Chronic Inflammation and Metabolic Stress
Macrophages are associated with various tissues and either derive from monocytes circulating in the blood or from self-renewing embryonal cell populations. They show a large variety of stimulus- and tissue-specific functions, of which the extremes are pro-inflammatory M1-type and anti-inflammatory M2-type macrophages. M1 macrophages are key cells in the initiation of the acute inflammatory response, while M2 macrophages are resolving inflammation and coordinate tissue repair. However, tissue inflammation is not only caused by bacterial infection or tissue injury but may also derive from changes in the concentration of nutrients and metabolites. In this case, the immune system cannot cope the primary stimulus, so that chronic inflammation develops.
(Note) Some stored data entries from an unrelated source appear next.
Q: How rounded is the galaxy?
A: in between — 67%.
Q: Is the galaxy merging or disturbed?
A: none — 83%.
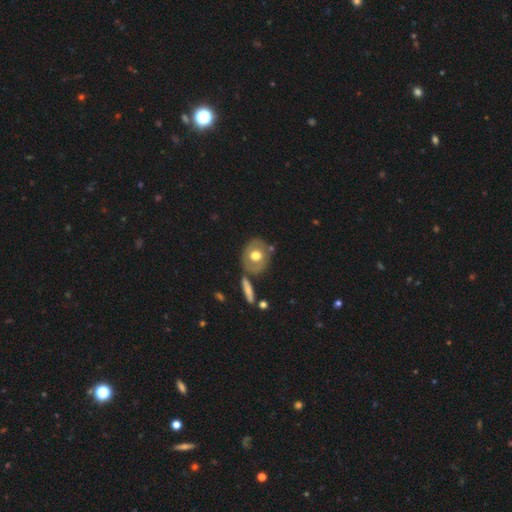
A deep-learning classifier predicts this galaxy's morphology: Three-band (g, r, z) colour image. It shows a smooth galaxy with no disk features (56%) that is round (61%). Merging: none (71%).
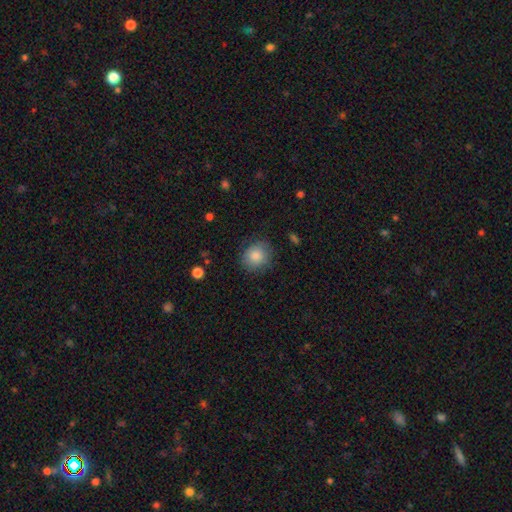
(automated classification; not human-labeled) smooth-or-featured: smooth: 85% | star or artifact: 8% | featured or disk: 7%
  how-rounded: round: 77% | in between: 22% | cigar-shaped: 1%
  merging: none: 79% | minor disturbance: 15% | major disturbance: 4% | merger: 1%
This metabolic stress, in contrast to infectious or traumatic stress, is often caused by lipid overload in the blood and in adipose tissue. This again is a hallmark of age-related metabolic diseases, such as obesity, insulin resistance and atherosclerosis. For example, hypercholesterolemia (Sect. 11.3) causes stress to macrophages and their associated cells. Moreover, perturbations of the homeostasis of nutrient metabolism dys-regulate functions of the liver.
In this chapter, we will present monocytes and macrophages as the key players in acute and chronic inflammation. We will provide molecular and cellular details of examples of metabolic stress, such as disturbance of reverse cholesterol transport and ER stress. In this context, we will discuss macrophages as important therapeutic targets.